Is midwifery care for everyone?  No. Can you have an amazing  birth at the hospital with beeping monitors? Of course! An amazing, empowered birth is the one attended by a trusted care provider and supported by your trusted birth team.

I found my transition from the entity that is, “City life” to the quietness of the suburbs was made less stressful by being welcomed into an incredible, evidenced based  birth community.  A community allowing women to birth without the constant beeping sounds of monitors and the comfort of dimly lit rooms and lavender scents – and many times, a comforting tub.

Pregnant in Maryland? Check out the birth centers. Ask yourself, do I want to advocate for the things I truly hope for my labor or do I want to match my hopes and vision to my model of care? Birth is unpredictable and plans change – but policy and protocols rarely change because you have it written on a birth plan.

If you aren’t into birthing out of the hospital, you aren’t alone. I once had a client tell me she would tattoo the word, “epidural” on her chest so if she couldn’t say it, she could point to it.

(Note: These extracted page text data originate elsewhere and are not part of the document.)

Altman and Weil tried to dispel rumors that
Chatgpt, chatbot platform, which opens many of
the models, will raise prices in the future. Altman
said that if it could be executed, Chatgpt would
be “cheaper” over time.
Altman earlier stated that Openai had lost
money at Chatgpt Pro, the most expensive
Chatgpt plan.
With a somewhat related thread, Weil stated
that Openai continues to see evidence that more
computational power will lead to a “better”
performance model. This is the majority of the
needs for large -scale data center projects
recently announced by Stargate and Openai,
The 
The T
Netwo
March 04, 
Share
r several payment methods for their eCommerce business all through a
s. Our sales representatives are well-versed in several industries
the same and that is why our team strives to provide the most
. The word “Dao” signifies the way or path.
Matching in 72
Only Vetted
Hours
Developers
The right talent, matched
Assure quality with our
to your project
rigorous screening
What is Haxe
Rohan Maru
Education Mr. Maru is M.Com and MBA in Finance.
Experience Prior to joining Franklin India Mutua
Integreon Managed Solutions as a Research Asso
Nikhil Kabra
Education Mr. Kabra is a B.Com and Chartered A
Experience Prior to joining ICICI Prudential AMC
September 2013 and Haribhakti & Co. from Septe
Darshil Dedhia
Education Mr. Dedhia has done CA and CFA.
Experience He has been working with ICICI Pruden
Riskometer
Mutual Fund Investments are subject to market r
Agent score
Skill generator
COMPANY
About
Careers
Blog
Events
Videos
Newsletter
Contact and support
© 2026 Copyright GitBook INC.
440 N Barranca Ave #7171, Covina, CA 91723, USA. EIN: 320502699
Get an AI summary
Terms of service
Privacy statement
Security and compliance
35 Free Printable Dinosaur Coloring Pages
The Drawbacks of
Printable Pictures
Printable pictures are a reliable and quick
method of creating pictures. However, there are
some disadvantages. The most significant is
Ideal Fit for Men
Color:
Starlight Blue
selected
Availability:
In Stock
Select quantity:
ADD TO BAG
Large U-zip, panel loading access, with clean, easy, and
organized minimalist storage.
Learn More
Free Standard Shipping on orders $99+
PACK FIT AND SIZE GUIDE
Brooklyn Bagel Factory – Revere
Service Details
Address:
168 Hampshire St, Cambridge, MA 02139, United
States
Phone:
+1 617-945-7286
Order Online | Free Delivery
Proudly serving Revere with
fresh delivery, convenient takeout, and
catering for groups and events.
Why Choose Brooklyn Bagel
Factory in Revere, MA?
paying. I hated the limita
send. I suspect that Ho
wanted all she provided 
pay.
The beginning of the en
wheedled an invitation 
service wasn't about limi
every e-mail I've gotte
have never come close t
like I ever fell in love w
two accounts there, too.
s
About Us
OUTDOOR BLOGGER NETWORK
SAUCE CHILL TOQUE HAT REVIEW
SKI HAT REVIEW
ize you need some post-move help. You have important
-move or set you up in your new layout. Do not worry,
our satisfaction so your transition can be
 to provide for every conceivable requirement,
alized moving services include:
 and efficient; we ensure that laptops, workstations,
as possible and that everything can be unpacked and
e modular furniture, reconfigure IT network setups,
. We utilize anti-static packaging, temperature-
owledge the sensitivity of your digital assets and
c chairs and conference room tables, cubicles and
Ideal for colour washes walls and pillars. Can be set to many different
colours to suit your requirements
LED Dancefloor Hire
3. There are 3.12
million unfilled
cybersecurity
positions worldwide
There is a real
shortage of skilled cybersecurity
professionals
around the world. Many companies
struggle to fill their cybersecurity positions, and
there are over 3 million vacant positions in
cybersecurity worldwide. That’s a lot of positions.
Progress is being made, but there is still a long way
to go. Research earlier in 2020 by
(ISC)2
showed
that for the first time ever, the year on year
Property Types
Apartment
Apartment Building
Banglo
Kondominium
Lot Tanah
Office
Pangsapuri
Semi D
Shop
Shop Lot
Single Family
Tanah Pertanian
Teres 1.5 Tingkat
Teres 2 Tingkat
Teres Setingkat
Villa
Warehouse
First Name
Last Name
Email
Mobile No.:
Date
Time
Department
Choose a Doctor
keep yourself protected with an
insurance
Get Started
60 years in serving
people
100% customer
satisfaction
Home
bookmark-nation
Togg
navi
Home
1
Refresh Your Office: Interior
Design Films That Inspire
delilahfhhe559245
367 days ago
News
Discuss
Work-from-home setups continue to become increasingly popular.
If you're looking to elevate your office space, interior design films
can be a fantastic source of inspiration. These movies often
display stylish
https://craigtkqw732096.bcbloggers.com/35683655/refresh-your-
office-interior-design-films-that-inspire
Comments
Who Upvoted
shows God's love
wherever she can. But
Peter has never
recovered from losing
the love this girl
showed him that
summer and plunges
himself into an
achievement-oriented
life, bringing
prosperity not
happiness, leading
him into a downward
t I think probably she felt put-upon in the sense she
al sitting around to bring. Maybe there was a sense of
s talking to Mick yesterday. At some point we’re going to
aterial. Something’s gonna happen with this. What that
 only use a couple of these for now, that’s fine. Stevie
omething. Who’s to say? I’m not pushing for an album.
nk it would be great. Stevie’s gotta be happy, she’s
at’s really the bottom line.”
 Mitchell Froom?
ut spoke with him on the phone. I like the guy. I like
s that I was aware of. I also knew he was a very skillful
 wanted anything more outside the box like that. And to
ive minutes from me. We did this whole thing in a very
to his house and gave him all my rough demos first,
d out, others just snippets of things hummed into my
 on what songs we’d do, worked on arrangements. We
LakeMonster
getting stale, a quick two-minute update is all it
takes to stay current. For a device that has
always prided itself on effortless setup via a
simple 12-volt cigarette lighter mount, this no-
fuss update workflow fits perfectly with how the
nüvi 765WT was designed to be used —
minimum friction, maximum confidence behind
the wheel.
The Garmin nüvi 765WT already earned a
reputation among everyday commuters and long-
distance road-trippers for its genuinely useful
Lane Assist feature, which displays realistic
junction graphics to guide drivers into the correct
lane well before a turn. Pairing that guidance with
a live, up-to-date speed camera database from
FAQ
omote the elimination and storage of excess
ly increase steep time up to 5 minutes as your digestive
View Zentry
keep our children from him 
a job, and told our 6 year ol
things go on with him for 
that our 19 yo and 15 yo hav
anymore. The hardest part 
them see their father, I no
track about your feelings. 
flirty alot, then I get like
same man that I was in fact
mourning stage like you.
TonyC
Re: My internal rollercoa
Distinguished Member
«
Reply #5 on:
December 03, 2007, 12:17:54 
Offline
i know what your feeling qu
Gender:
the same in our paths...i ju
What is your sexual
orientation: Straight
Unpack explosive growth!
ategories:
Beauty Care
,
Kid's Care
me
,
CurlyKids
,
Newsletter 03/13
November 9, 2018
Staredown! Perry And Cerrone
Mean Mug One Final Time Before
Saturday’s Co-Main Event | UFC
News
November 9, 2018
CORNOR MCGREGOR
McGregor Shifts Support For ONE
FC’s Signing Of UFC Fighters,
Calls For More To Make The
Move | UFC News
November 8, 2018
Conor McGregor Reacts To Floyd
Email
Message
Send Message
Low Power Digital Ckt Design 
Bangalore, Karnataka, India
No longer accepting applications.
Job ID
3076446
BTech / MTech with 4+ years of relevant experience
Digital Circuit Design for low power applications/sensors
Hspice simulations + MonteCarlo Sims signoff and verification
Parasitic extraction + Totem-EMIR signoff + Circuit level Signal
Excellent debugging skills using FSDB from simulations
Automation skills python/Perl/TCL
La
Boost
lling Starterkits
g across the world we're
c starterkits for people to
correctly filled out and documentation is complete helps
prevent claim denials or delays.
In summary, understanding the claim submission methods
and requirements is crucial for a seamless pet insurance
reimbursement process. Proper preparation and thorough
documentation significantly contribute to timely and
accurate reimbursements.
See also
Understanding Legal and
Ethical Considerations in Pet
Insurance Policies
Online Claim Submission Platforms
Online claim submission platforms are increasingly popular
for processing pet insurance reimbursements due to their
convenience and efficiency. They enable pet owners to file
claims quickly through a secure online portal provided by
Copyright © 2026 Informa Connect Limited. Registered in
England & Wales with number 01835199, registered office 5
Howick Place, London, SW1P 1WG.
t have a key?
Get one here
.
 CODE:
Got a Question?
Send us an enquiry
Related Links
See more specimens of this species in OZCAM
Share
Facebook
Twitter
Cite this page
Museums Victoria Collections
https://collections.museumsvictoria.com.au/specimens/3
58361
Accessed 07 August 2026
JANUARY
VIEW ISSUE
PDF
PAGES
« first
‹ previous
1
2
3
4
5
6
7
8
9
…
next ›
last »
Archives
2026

She had an empowered and informed birth. It was one that matched her vision and was beautiful. The medical center is amazing and with the evidenced base practices in Annapolis, a low intervention birth is more than possible.

So, my point? Even though I readily shrugged my shoulders and excused many shortcomings with the words, “That’s the City”,  the shortcomings of antiquated interventions and protocols should not be excused. No shrugging allowed.

Two beautiful birth centers, one beautifil medical center with many evidenced based providers, just ask questions and be informed.

And as a doula, I would suggest being supported by a birth team that includes a local, experienced and certified birth doula…who may or may not be slowly transitioning into life which includes a drive way out front and a grocery store instead of a farmer’s market.